August 27, 2014

From Lyx/Latex to Word

This is sort of a placeholder post. Busy meeting a deadline, but this should help future Steve and anyone else when you need to turn your Lyx document into a Word document while keeping the format mostly sane. Broken, but sane.
  1. Export as Latex (plain).
  2. Run
    • latex <name of tex file, with or without extension>

  3. Run
    • bibtex <filename>

  4. Run
    • latex <filename>

  5. Run
    • latex <filename>

  6. Try to run
    • htlatex <filename> "html,0,charset=utf-8" "" -dhtml/
      • html: format to output
      • 0: normally chapters go into their own page, putting 0 here forces everything into a single page
      • charset=utf-8: let us be civilised
      • -dhtml/: puts the output files in a html sub-directory.
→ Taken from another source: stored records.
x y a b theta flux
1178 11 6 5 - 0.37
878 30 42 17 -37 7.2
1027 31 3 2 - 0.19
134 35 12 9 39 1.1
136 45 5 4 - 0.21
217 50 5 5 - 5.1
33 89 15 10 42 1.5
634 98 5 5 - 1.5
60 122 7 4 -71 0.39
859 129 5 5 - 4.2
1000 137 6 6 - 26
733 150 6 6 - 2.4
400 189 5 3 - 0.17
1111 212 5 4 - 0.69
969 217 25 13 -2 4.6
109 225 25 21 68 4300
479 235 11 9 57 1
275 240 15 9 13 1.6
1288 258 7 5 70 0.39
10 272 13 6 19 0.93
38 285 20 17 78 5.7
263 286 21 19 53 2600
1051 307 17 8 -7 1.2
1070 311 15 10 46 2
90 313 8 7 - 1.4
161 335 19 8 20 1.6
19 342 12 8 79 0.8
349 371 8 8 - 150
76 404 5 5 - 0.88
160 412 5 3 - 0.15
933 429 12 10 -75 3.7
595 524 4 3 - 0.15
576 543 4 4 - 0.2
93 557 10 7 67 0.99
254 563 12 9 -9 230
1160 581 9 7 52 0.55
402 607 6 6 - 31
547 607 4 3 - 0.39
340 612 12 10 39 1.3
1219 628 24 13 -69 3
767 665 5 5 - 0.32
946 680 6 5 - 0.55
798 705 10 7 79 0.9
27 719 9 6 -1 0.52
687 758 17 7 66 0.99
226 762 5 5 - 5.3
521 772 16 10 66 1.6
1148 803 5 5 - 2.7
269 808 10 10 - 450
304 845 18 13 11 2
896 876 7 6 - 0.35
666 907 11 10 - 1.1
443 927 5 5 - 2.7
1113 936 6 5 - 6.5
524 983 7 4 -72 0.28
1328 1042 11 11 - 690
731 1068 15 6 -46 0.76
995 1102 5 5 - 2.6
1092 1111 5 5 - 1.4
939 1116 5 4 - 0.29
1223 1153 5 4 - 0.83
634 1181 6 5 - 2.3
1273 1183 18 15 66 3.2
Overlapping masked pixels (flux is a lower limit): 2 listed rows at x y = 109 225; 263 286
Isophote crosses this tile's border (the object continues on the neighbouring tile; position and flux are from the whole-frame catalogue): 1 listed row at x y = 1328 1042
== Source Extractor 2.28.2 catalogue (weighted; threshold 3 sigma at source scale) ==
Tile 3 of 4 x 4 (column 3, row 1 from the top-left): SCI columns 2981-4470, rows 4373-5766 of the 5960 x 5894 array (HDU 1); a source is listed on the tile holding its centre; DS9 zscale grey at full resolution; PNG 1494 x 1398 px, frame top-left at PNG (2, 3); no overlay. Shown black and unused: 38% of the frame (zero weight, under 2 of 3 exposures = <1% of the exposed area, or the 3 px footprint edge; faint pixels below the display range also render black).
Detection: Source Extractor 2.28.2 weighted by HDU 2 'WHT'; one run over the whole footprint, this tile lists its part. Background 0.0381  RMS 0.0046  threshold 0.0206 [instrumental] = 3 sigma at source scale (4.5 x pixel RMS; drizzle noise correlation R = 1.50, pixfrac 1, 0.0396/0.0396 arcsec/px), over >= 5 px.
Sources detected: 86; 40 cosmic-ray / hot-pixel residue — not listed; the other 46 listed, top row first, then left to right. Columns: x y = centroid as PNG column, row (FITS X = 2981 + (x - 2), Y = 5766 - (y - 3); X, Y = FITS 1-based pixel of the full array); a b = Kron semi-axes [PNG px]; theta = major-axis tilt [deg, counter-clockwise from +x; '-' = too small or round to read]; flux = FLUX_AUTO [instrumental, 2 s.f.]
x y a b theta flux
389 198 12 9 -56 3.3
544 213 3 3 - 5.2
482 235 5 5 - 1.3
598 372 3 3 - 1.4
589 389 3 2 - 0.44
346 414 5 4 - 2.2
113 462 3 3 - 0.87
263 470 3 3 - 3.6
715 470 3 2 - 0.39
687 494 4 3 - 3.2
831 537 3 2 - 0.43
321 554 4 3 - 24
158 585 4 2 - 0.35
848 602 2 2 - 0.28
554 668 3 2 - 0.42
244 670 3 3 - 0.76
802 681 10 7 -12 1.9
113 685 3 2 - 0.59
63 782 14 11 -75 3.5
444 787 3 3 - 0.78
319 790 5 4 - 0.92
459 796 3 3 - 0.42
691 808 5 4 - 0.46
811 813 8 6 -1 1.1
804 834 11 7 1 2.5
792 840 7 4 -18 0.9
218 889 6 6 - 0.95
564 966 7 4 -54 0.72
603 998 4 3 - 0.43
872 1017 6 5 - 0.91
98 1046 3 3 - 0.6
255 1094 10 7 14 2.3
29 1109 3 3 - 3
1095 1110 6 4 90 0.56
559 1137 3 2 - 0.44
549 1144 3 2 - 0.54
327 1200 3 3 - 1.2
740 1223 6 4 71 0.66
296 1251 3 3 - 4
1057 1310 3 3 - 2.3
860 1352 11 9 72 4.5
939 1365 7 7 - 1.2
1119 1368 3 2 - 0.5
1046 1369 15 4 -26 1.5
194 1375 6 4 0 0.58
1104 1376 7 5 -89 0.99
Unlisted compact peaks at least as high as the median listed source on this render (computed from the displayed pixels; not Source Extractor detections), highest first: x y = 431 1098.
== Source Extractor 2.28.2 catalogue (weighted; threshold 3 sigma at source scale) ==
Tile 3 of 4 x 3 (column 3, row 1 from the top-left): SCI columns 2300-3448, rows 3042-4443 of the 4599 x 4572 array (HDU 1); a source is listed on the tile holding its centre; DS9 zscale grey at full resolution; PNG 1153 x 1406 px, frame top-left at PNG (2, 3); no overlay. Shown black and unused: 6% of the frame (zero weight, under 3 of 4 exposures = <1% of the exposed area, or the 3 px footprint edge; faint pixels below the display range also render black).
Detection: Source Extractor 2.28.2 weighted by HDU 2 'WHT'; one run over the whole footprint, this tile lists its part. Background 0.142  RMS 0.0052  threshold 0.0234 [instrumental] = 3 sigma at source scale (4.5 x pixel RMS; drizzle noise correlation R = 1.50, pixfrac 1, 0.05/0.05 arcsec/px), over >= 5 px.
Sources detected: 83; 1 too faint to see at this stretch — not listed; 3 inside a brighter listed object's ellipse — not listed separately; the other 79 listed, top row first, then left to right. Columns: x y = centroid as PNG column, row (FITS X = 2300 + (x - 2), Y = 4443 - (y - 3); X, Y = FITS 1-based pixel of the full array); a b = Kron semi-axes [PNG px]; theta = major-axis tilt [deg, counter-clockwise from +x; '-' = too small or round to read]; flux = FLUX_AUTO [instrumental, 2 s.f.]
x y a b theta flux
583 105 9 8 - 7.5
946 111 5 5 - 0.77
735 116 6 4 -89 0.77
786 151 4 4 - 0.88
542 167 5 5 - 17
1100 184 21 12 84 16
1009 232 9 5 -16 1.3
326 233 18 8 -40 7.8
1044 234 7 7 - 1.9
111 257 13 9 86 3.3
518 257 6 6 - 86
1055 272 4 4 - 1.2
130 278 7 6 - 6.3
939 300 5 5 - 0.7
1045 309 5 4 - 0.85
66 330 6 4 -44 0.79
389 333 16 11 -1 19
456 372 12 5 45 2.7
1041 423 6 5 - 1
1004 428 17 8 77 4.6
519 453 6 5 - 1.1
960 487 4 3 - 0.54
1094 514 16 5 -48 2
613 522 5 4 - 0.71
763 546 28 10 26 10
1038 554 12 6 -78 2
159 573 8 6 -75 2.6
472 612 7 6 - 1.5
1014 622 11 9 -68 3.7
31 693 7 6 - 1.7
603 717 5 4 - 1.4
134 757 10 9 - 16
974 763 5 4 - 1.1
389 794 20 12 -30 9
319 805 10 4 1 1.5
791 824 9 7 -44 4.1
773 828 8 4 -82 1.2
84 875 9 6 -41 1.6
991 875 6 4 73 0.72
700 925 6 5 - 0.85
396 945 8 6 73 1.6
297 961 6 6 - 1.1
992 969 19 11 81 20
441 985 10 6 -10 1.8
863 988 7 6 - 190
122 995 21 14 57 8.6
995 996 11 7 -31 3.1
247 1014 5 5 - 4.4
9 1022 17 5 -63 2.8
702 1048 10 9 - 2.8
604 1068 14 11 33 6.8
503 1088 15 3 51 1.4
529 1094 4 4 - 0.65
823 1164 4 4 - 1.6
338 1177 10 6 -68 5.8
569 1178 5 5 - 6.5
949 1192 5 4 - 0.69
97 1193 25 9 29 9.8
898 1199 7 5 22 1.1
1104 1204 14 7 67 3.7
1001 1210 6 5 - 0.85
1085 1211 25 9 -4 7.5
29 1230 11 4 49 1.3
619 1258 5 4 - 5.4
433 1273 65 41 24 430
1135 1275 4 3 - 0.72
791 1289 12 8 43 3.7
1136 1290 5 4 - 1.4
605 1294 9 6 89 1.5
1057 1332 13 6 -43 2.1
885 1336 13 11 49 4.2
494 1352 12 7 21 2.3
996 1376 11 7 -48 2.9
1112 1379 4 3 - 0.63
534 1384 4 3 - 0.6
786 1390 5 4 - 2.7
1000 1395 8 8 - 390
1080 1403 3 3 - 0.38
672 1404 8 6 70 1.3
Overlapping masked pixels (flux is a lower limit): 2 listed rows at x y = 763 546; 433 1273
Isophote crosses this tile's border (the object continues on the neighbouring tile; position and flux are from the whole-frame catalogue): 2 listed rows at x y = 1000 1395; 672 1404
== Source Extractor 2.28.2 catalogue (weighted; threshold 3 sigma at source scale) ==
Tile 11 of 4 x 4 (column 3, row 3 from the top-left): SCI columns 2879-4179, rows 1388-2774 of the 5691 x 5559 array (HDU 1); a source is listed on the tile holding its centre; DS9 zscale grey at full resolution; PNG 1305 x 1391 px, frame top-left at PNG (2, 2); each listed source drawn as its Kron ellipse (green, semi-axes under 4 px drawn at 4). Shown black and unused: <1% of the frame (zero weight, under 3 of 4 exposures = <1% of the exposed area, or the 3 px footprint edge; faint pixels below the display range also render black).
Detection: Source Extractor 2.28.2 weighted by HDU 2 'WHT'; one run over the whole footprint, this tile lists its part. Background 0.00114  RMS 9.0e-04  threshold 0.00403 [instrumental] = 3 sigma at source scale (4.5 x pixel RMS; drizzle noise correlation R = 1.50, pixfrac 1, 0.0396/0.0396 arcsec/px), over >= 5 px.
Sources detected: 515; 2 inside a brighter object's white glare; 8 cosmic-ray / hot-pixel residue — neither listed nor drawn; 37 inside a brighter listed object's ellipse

Note that you can't have a space between -d and the html/

  7. If the above fails with something like 'illegal storage address', and you get a warning about text4ht.env not been found, then you need to find where it is in your TeX installation, and:
    • export TEX4HTENV and try again
    • Copy text4ht.env into your working directory
      • This approach also lets you affect locally some export parameters. More on this later...

  8. Open the html to verify correctness. You might object to the poor graphics quality. In this case copy text4ht.env into the working directory if you haven't done so, and then modify it so it uses a high density when converting images.
    • See this tex.stackexchange.com answer for more details
    • In my case, since dvipng was been used, I replaced all instances of
      • -D 96
    • with
      • -D 300

  9. It also helps if you
    • strip away html comments
      • These look like <!-- xxx -->
    • centre aligned image divs
    • remove <hr/> instances

  10. These changes will make the import into Libre/OpenOffice go easier

  11. Open the html file in Libre/OpenOffice

  12. File > Export > ODT

  13. Close html file

  14. Open exported ODT

  15. Edit > Links

  16. Select all links

  17. Break Links

  18. Verify that the ODT file is now much larger!

  19. File > Save As > Word 97 (doc)

Phew! To help future visitors, a simple python script to fix up the html as I have described is included at the end of this post. You will need lxml and cssselector installed. Cheers, Steve
#!/usr/bin/env python

from lxml.html import parse, HtmlComment
from lxml import etree

def main(*args):
  if len(args) == 0:
    return 1

  doc = parse(args[0]).getroot()

  body = doc.cssselect('body')[0]

  # replace <hr/> with <br/> to make doc conversion easier
  for hr in body.cssselect('hr'):
    p = hr.getparent()
    p.remove(hr)

    br = etree.Element('br')
    p.append(br)

  # remove comments because for some reason libreoffice opens up 
  # html comments as document comments, slowing things down
  for node in doc.getiterator():
    if isinstance(node, HtmlComment):
      node.getparent().remove(node)

  # centre align all figures
  for div in doc.cssselect('div.figure'):
    div.attrib['style']='text-align:center'

  print etree.tostring(doc, method='html', encoding='utf-8')
if __name__ == '__main__':
  import sys
  sys.exit(main(*sys.argv[1:]))